Ecuador’s southern Ecuadorian Amazon has a long history of indigenous resistance, project failures, and companies that have abandoned drilling plans. A laundry list of companies, including ARCO, Burlington Resources, ConocoPhilips, and CGC all had projects paralyzed, were forced to declare force majuere, and ultimately withdrew from the country due to community opposition. The Ecuadorian government has found itself in front of international arbitration panels over blocks promised to companies that could not get off the ground due to local resistance. The Kichwa of Sarayaku won a landmark judgment against the Ecuadorian government at the Inter-American Court of Human Rights (IACHR) when the government forcibly facilitated the entry of an oil company into their territory.
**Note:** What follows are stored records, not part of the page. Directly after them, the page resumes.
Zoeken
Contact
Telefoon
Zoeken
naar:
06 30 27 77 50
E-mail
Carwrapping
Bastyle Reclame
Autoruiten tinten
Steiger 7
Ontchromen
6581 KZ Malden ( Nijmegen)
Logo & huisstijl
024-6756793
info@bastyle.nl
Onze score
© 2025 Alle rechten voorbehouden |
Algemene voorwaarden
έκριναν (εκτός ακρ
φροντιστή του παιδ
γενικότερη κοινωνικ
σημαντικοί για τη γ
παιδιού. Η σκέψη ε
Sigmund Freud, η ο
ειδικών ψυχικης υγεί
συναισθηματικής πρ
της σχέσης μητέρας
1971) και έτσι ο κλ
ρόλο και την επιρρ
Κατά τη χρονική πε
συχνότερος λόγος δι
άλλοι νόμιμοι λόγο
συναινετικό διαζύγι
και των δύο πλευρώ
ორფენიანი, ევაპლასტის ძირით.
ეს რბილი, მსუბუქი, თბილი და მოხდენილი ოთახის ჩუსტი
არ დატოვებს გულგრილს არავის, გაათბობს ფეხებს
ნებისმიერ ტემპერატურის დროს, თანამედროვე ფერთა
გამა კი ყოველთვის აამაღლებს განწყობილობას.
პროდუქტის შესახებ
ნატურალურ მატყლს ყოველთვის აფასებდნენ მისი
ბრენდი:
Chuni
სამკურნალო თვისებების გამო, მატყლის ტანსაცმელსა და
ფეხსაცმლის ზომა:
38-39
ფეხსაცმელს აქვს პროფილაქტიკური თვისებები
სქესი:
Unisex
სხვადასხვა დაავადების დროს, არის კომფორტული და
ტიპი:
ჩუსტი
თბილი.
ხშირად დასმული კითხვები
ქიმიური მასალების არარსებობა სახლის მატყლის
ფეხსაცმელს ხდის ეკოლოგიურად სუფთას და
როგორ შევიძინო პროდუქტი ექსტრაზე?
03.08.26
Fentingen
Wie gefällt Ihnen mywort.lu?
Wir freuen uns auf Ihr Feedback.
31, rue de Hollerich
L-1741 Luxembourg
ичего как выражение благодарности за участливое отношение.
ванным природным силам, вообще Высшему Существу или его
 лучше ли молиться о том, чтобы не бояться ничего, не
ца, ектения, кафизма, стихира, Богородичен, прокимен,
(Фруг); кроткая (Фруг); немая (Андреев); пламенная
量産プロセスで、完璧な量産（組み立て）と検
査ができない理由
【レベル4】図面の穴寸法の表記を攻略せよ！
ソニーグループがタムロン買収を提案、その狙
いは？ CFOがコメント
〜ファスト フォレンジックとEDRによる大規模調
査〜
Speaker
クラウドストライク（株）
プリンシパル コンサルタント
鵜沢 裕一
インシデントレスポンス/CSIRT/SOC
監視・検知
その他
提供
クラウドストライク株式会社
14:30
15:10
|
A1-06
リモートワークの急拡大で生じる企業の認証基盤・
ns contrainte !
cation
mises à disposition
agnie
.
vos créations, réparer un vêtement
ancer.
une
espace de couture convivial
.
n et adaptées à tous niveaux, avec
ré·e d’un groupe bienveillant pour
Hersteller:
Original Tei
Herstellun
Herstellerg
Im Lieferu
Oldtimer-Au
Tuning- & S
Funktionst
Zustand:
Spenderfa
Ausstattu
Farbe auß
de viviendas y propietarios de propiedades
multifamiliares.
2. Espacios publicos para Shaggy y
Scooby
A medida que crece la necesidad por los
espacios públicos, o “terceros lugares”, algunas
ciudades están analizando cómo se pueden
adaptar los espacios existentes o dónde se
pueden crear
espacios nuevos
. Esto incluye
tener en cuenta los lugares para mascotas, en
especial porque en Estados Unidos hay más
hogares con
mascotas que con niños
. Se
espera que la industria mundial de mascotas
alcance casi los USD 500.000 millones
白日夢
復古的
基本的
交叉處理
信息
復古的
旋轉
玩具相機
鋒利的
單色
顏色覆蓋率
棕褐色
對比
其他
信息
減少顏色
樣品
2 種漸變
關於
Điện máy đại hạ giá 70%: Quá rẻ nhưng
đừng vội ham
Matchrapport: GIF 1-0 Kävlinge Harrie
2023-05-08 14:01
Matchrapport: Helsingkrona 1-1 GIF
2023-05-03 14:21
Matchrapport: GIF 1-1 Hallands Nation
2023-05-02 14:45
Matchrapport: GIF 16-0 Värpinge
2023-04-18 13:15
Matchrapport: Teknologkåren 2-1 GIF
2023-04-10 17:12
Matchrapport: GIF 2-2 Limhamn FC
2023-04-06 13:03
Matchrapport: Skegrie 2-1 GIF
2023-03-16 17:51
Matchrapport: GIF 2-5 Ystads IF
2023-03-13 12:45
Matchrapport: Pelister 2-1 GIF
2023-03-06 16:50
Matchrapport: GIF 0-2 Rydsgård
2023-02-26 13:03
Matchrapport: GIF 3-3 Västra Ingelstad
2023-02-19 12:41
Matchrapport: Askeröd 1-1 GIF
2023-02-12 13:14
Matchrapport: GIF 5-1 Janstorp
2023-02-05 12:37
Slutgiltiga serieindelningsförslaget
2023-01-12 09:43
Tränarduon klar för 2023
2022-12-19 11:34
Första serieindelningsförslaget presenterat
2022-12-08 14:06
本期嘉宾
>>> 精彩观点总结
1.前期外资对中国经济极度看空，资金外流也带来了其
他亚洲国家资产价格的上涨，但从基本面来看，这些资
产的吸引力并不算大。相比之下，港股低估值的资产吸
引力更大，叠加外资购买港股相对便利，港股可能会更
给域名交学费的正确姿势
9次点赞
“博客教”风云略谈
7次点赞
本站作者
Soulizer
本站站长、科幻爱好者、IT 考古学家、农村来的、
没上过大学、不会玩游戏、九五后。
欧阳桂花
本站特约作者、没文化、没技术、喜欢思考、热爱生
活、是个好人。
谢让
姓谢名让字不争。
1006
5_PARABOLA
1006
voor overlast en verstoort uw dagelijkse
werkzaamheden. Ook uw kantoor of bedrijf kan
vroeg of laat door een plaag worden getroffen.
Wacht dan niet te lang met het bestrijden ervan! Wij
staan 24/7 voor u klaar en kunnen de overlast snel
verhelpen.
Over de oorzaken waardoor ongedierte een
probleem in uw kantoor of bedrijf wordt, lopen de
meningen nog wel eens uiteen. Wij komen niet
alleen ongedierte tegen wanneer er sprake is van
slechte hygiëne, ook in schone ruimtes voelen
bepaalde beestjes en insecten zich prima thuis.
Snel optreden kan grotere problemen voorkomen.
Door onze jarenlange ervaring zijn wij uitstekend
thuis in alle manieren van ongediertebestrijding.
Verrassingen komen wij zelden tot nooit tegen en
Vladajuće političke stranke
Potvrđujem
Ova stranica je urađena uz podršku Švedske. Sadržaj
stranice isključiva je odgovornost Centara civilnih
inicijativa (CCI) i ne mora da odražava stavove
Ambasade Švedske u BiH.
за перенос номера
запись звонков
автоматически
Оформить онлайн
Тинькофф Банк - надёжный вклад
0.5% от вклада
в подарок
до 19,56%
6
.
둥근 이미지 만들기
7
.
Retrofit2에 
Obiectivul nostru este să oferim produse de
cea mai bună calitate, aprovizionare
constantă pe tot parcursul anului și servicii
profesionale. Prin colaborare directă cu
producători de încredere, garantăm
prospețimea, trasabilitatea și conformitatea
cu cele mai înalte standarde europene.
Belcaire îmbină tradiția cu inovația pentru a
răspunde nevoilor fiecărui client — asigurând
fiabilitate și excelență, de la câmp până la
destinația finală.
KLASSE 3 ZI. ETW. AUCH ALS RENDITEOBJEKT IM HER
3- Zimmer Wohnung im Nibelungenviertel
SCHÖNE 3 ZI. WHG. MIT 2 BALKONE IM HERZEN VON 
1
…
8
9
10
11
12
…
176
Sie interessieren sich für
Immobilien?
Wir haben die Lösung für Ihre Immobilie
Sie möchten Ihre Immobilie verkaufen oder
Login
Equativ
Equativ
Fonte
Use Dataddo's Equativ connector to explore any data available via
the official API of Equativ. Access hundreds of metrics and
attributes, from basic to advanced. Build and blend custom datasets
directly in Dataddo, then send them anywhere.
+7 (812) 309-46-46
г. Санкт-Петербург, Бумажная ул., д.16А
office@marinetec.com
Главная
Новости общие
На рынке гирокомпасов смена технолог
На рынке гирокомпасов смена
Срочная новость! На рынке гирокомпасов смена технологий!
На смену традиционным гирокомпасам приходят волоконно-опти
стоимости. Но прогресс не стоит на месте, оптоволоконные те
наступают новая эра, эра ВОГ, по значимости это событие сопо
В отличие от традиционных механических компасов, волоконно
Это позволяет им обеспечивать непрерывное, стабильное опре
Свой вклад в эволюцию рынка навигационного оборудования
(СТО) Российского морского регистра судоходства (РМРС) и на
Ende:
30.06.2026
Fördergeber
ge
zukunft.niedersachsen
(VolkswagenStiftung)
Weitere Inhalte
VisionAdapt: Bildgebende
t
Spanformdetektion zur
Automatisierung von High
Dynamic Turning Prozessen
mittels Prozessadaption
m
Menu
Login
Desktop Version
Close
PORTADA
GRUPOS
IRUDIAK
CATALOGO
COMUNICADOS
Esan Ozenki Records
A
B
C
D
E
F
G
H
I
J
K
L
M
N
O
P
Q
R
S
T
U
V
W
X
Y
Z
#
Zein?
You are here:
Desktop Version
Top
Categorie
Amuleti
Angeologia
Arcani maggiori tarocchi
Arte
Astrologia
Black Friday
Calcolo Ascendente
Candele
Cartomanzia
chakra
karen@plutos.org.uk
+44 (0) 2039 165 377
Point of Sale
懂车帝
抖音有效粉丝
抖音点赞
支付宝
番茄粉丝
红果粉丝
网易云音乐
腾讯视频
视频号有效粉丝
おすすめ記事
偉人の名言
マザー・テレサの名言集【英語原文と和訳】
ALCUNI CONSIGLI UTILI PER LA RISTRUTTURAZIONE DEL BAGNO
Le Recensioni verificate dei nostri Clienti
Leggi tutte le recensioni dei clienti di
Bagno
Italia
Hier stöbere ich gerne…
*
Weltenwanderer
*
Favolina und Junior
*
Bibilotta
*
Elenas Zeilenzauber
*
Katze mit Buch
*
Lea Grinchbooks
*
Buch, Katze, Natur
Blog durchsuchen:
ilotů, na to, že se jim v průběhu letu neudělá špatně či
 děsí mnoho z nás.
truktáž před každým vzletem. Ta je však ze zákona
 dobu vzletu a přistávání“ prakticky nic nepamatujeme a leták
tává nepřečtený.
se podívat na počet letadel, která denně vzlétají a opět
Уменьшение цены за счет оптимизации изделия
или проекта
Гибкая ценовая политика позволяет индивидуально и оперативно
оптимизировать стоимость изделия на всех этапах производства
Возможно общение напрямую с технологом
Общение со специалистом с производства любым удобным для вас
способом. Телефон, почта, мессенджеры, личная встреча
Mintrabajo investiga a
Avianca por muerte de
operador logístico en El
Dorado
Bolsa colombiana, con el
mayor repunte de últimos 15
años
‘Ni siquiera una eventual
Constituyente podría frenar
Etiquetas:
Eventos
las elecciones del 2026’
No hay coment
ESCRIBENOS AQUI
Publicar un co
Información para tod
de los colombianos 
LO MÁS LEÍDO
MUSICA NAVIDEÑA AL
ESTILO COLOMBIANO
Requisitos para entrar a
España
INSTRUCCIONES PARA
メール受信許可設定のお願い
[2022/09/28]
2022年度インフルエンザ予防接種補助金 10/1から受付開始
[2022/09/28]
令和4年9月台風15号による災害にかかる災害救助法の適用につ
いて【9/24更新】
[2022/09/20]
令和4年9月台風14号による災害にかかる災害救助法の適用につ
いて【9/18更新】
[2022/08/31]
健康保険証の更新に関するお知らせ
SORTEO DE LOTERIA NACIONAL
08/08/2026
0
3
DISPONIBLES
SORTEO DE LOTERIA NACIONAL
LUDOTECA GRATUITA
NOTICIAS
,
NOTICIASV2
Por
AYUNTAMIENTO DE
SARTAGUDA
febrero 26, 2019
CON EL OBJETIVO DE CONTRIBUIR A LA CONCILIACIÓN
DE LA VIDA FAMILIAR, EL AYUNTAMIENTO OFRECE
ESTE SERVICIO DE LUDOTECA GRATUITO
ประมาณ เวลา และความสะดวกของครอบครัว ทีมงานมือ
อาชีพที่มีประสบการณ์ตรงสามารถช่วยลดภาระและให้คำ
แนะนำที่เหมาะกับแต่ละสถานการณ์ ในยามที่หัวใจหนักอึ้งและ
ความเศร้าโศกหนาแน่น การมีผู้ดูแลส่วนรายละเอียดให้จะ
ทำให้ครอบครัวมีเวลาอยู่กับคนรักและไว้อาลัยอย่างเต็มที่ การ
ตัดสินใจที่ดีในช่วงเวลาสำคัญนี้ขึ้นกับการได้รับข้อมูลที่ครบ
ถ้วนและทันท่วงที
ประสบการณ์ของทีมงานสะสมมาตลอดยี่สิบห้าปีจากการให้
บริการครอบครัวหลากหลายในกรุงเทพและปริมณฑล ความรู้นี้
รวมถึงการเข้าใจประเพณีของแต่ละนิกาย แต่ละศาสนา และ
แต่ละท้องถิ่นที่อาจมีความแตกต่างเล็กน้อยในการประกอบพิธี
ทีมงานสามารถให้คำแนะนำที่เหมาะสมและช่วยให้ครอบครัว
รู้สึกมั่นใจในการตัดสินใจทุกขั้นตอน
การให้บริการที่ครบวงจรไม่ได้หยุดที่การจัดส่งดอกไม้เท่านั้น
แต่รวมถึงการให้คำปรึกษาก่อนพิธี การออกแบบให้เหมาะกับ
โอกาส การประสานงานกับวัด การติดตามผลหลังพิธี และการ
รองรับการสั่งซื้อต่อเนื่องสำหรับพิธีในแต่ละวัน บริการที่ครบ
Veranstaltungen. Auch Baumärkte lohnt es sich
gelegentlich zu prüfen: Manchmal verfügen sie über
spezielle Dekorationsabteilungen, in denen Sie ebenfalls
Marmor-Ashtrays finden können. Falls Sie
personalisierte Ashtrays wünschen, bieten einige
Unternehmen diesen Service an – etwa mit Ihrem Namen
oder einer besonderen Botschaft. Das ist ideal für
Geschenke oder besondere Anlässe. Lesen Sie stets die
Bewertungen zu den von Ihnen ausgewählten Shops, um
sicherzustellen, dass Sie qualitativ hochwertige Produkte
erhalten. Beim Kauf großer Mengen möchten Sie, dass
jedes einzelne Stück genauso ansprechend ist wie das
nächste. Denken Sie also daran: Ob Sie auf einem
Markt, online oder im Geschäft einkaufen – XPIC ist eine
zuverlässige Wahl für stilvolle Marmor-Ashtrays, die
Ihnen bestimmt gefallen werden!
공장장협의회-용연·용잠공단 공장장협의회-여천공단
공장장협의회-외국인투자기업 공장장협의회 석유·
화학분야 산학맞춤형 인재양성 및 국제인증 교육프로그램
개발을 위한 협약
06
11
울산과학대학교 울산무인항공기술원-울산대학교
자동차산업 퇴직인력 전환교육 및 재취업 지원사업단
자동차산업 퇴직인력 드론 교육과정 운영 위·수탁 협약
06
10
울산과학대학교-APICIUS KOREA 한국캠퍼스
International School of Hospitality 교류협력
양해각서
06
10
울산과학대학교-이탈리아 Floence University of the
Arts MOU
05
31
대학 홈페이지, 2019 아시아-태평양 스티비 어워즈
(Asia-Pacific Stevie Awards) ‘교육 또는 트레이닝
They released a statement opposing the government’s attempts to once again violate their rights: “We condemn and reject the government’s attempts to divide the communities in the proposed oil blocks, which cause conflict between indigenous peoples and is in violation of the judgment it lost. Oil exploitation in our territory would destroy our way of life and the living forest, the harmony between plants, animals, our people, and our ancestors’ spirits.”
Ecuador has announced planned changes to its contract structure in anticipation of a new Amazon oil tender later this year. However, while changing the oil contracts to make them more industry friendly may attract more interest, indigenous opposition continues to be a major factor as to why Ecuador’s southern Amazon crude has remained underground.
Meanwhile, Ecuador’s economy is in a free fall, predicting little growth, major spending cuts, and layoffs as its discounted Napo and Oriente crude hover just above $20 a barrel. Oil-backed loan payments to China are a major driver in the government’s plans to open up more of its Amazon over the next five years. China is Ecuador’s largest creditor, providing nearly $25 billion in financing over the last 8 years for infrastructure and mega-projects, with many Chinese firms receiving the contracts.
“These blocks are high risk, little reward. Companies and investors need to know they are buying a problem,” said Kevin Koenig, Ecuador Program Director for Amazon Watch. “At a time when the world needs to begin keeping oil in the ground and protecting critical rainforest ecosystems above ground, Ecuador seems intent on putting its indigenous peoples, rainforest, and the climate at risk.”